The reality is that the conservative base within the Republican party has been continually shrinking for years. In fact, as of last year, only 42% of Republican voters self-identified as both socially and economically conservative. 24% see themselves as moderate or liberal on both social and economic issues, while the rest see themselves as being either socially moderate or economically moderate.
Even within the 42% who self-identify as both socially and economically conservative, there’s a huge variation in dedication to conservative principles. The percent of Republicans – of Republicans – who self-identify as “very conservative” is smaller still. As the 2016 campaign opened, only 18% of Republican voters wanted a “very conservative” nominee.
Here is a reality that hard line conservatives like everyday readers of RedState absolutely must internalize: it’s going to be exceptionally difficult to force a candidate who is in total ideological agreement with us upon the Republican party, and if we are to do so, that candidate will have to have exceptional skill at persuading moderate voters. And at the risk of having tomatoes thrown at me, I must point out that moderate voters are not persuaded by repeated recitations of how very conservative a candidate is.
Honestly, the “how” of improving conservatives’ persuasion skills with non-conservatives is of decidedly secondary importance to the idea that conservatives need to persuade moderates and liberals at all. Right now, many are stuck in the belief that just being conservative enough is enough, and that voters should just flock to the most conservative candidate available via instinct – and if they don’t, hey, their problem, not ours.
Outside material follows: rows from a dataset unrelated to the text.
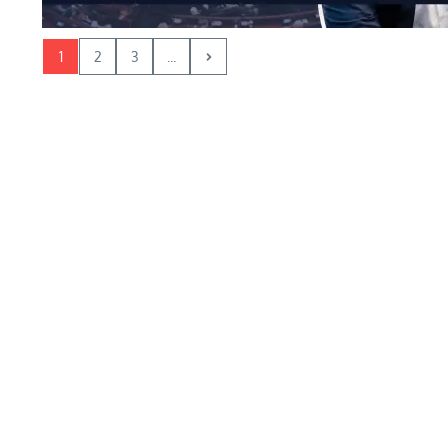
1
2
3
...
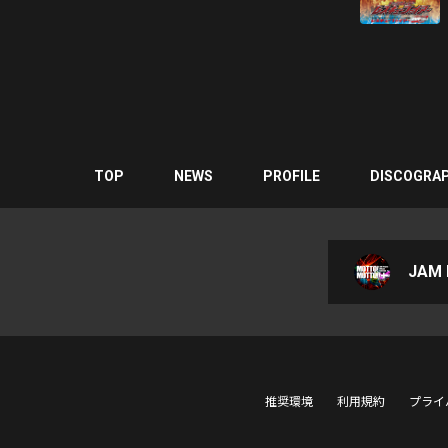
TOP
NEWS
PROFILE
DISCOGRA
JAM P
推奨環境
利用規約
プライ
And until that happens, there will continue to be folks like Trump who will come along and appeal to these people who have felt stepped on all their lives, and who will know how to push the emotional buttons that conservatives have been ignoring for too long. And once those buttons have been pressed – well, as we saw, almost nothing can un-press them. No amount of evidence that a particular candidate is unfit for office can dislodge a voter who is truly emotionally connected to a candidate. And we are doomed to repeat the experience of Trump again.